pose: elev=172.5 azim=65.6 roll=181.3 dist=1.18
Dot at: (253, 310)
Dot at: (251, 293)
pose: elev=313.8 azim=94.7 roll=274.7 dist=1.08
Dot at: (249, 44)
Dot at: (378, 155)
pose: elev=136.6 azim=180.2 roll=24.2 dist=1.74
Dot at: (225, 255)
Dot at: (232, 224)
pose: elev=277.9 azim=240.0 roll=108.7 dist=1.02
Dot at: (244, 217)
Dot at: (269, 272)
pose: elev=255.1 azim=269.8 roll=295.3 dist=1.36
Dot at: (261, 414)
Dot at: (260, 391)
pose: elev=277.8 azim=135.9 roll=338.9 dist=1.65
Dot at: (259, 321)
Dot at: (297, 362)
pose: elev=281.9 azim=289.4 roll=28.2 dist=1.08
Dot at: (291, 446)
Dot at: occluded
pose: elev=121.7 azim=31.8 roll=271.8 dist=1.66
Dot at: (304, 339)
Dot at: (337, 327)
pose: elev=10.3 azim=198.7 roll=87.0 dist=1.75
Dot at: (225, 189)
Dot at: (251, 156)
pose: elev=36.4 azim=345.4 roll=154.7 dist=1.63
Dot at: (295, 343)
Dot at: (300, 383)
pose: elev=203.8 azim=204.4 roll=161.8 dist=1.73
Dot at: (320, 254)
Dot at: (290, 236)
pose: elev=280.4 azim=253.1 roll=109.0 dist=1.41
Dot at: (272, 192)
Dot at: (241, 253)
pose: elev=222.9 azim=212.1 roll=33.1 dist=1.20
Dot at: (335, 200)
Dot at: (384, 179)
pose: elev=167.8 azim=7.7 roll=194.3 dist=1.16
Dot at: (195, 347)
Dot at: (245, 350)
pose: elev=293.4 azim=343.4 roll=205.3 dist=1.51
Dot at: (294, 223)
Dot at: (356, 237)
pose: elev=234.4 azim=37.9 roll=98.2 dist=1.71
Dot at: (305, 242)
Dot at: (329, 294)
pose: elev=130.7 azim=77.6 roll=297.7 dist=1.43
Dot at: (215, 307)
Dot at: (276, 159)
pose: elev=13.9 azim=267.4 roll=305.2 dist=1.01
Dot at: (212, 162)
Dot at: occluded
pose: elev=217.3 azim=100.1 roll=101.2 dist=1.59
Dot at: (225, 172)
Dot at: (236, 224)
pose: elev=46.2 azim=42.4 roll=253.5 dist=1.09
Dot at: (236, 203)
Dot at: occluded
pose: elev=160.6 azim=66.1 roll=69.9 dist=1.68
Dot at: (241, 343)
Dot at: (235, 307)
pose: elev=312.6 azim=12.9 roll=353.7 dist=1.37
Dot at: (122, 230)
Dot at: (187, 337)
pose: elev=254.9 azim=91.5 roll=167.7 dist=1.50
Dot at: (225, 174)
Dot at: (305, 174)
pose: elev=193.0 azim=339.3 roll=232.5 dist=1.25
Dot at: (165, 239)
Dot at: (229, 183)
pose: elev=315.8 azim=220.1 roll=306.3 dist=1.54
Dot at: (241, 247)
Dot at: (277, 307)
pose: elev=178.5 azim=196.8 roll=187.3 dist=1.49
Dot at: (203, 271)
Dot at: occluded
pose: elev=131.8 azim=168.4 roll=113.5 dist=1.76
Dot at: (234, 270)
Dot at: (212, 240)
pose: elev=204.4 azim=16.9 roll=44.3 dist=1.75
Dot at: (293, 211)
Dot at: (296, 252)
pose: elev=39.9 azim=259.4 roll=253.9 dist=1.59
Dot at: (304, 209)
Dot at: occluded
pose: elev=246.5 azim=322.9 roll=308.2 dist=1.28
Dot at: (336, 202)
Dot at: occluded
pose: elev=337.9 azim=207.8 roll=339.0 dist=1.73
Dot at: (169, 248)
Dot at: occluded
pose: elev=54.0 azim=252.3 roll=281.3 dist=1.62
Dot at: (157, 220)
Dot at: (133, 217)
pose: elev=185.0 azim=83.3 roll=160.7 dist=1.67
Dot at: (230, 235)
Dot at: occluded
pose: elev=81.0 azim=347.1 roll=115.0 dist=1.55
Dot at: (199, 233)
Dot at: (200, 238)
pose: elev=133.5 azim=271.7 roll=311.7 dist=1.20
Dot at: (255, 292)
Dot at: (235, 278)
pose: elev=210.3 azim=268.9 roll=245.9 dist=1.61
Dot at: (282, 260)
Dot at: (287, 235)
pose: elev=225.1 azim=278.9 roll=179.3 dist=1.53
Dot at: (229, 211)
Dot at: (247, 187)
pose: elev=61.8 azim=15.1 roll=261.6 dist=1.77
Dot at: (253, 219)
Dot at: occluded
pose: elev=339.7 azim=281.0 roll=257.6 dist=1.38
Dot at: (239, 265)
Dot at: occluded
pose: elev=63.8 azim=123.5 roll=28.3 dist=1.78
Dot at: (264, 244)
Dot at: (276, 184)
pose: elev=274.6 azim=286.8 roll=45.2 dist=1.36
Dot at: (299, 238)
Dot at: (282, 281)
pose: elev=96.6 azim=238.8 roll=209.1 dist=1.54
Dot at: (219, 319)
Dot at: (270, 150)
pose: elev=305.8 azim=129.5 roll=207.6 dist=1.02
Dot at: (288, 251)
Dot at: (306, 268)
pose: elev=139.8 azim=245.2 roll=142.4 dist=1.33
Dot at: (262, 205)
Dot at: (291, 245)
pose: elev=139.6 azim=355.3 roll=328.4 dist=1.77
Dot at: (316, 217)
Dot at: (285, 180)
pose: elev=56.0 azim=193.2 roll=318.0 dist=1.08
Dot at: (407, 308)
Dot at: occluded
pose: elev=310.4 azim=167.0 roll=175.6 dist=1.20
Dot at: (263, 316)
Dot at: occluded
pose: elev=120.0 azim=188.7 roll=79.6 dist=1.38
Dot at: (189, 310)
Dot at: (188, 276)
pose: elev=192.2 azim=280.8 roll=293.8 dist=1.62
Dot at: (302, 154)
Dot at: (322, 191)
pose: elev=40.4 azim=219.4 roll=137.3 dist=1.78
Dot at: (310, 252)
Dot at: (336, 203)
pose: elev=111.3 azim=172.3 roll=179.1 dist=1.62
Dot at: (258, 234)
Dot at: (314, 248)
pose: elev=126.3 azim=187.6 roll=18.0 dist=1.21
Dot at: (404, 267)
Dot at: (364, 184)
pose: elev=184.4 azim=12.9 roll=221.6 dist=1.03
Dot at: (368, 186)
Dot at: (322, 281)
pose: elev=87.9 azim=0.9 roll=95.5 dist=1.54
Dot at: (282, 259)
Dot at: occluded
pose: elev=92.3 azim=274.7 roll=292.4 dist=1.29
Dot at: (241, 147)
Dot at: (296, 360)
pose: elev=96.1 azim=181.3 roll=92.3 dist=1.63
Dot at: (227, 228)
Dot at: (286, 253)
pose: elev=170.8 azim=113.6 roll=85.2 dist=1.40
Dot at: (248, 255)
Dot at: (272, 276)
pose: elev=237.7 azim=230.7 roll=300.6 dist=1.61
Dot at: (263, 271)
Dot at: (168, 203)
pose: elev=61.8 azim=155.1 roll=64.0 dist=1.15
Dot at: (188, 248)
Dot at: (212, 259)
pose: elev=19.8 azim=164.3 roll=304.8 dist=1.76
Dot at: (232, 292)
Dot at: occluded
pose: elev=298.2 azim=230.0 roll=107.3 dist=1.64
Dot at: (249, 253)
━━━━━━━━━━━━━━━━━━━━━━━━━━━━━━
Copy all of the records above word for word, keeping every line as it appears.

pose: elev=172.5 azim=65.6 roll=181.3 dist=1.18
Dot at: (253, 310)
Dot at: (251, 293)
pose: elev=313.8 azim=94.7 roll=274.7 dist=1.08
Dot at: (249, 44)
Dot at: (378, 155)
pose: elev=136.6 azim=180.2 roll=24.2 dist=1.74
Dot at: (225, 255)
Dot at: (232, 224)
pose: elev=277.9 azim=240.0 roll=108.7 dist=1.02
Dot at: (244, 217)
Dot at: (269, 272)
pose: elev=255.1 azim=269.8 roll=295.3 dist=1.36
Dot at: (261, 414)
Dot at: (260, 391)
pose: elev=277.8 azim=135.9 roll=338.9 dist=1.65
Dot at: (259, 321)
Dot at: (297, 362)
pose: elev=281.9 azim=289.4 roll=28.2 dist=1.08
Dot at: (291, 446)
Dot at: occluded
pose: elev=121.7 azim=31.8 roll=271.8 dist=1.66
Dot at: (304, 339)
Dot at: (337, 327)
pose: elev=10.3 azim=198.7 roll=87.0 dist=1.75
Dot at: (225, 189)
Dot at: (251, 156)
pose: elev=36.4 azim=345.4 roll=154.7 dist=1.63
Dot at: (295, 343)
Dot at: (300, 383)
pose: elev=203.8 azim=204.4 roll=161.8 dist=1.73
Dot at: (320, 254)
Dot at: (290, 236)
pose: elev=280.4 azim=253.1 roll=109.0 dist=1.41
Dot at: (272, 192)
Dot at: (241, 253)
pose: elev=222.9 azim=212.1 roll=33.1 dist=1.20
Dot at: (335, 200)
Dot at: (384, 179)
pose: elev=167.8 azim=7.7 roll=194.3 dist=1.16
Dot at: (195, 347)
Dot at: (245, 350)
pose: elev=293.4 azim=343.4 roll=205.3 dist=1.51
Dot at: (294, 223)
Dot at: (356, 237)
pose: elev=234.4 azim=37.9 roll=98.2 dist=1.71
Dot at: (305, 242)
Dot at: (329, 294)
pose: elev=130.7 azim=77.6 roll=297.7 dist=1.43
Dot at: (215, 307)
Dot at: (276, 159)
pose: elev=13.9 azim=267.4 roll=305.2 dist=1.01
Dot at: (212, 162)
Dot at: occluded
pose: elev=217.3 azim=100.1 roll=101.2 dist=1.59
Dot at: (225, 172)
Dot at: (236, 224)
pose: elev=46.2 azim=42.4 roll=253.5 dist=1.09
Dot at: (236, 203)
Dot at: occluded
pose: elev=160.6 azim=66.1 roll=69.9 dist=1.68
Dot at: (241, 343)
Dot at: (235, 307)
pose: elev=312.6 azim=12.9 roll=353.7 dist=1.37
Dot at: (122, 230)
Dot at: (187, 337)
pose: elev=254.9 azim=91.5 roll=167.7 dist=1.50
Dot at: (225, 174)
Dot at: (305, 174)
pose: elev=193.0 azim=339.3 roll=232.5 dist=1.25
Dot at: (165, 239)
Dot at: (229, 183)
pose: elev=315.8 azim=220.1 roll=306.3 dist=1.54
Dot at: (241, 247)
Dot at: (277, 307)
pose: elev=178.5 azim=196.8 roll=187.3 dist=1.49
Dot at: (203, 271)
Dot at: occluded
pose: elev=131.8 azim=168.4 roll=113.5 dist=1.76
Dot at: (234, 270)
Dot at: (212, 240)
pose: elev=204.4 azim=16.9 roll=44.3 dist=1.75
Dot at: (293, 211)
Dot at: (296, 252)
pose: elev=39.9 azim=259.4 roll=253.9 dist=1.59
Dot at: (304, 209)
Dot at: occluded
pose: elev=246.5 azim=322.9 roll=308.2 dist=1.28
Dot at: (336, 202)
Dot at: occluded
pose: elev=337.9 azim=207.8 roll=339.0 dist=1.73
Dot at: (169, 248)
Dot at: occluded
pose: elev=54.0 azim=252.3 roll=281.3 dist=1.62
Dot at: (157, 220)
Dot at: (133, 217)
pose: elev=185.0 azim=83.3 roll=160.7 dist=1.67
Dot at: (230, 235)
Dot at: occluded
pose: elev=81.0 azim=347.1 roll=115.0 dist=1.55
Dot at: (199, 233)
Dot at: (200, 238)
pose: elev=133.5 azim=271.7 roll=311.7 dist=1.20
Dot at: (255, 292)
Dot at: (235, 278)
pose: elev=210.3 azim=268.9 roll=245.9 dist=1.61
Dot at: (282, 260)
Dot at: (287, 235)
pose: elev=225.1 azim=278.9 roll=179.3 dist=1.53
Dot at: (229, 211)
Dot at: (247, 187)
pose: elev=61.8 azim=15.1 roll=261.6 dist=1.77
Dot at: (253, 219)
Dot at: occluded
pose: elev=339.7 azim=281.0 roll=257.6 dist=1.38
Dot at: (239, 265)
Dot at: occluded
pose: elev=63.8 azim=123.5 roll=28.3 dist=1.78
Dot at: (264, 244)
Dot at: (276, 184)
pose: elev=274.6 azim=286.8 roll=45.2 dist=1.36
Dot at: (299, 238)
Dot at: (282, 281)
pose: elev=96.6 azim=238.8 roll=209.1 dist=1.54
Dot at: (219, 319)
Dot at: (270, 150)
pose: elev=305.8 azim=129.5 roll=207.6 dist=1.02
Dot at: (288, 251)
Dot at: (306, 268)
pose: elev=139.8 azim=245.2 roll=142.4 dist=1.33
Dot at: (262, 205)
Dot at: (291, 245)
pose: elev=139.6 azim=355.3 roll=328.4 dist=1.77
Dot at: (316, 217)
Dot at: (285, 180)
pose: elev=56.0 azim=193.2 roll=318.0 dist=1.08
Dot at: (407, 308)
Dot at: occluded
pose: elev=310.4 azim=167.0 roll=175.6 dist=1.20
Dot at: (263, 316)
Dot at: occluded
pose: elev=120.0 azim=188.7 roll=79.6 dist=1.38
Dot at: (189, 310)
Dot at: (188, 276)
pose: elev=192.2 azim=280.8 roll=293.8 dist=1.62
Dot at: (302, 154)
Dot at: (322, 191)
pose: elev=40.4 azim=219.4 roll=137.3 dist=1.78
Dot at: (310, 252)
Dot at: (336, 203)
pose: elev=111.3 azim=172.3 roll=179.1 dist=1.62
Dot at: (258, 234)
Dot at: (314, 248)
pose: elev=126.3 azim=187.6 roll=18.0 dist=1.21
Dot at: (404, 267)
Dot at: (364, 184)
pose: elev=184.4 azim=12.9 roll=221.6 dist=1.03
Dot at: (368, 186)
Dot at: (322, 281)
pose: elev=87.9 azim=0.9 roll=95.5 dist=1.54
Dot at: (282, 259)
Dot at: occluded
pose: elev=92.3 azim=274.7 roll=292.4 dist=1.29
Dot at: (241, 147)
Dot at: (296, 360)
pose: elev=96.1 azim=181.3 roll=92.3 dist=1.63
Dot at: (227, 228)
Dot at: (286, 253)
pose: elev=170.8 azim=113.6 roll=85.2 dist=1.40
Dot at: (248, 255)
Dot at: (272, 276)
pose: elev=237.7 azim=230.7 roll=300.6 dist=1.61
Dot at: (263, 271)
Dot at: (168, 203)
pose: elev=61.8 azim=155.1 roll=64.0 dist=1.15
Dot at: (188, 248)
Dot at: (212, 259)
pose: elev=19.8 azim=164.3 roll=304.8 dist=1.76
Dot at: (232, 292)
Dot at: occluded
pose: elev=298.2 azim=230.0 roll=107.3 dist=1.64
Dot at: (249, 253)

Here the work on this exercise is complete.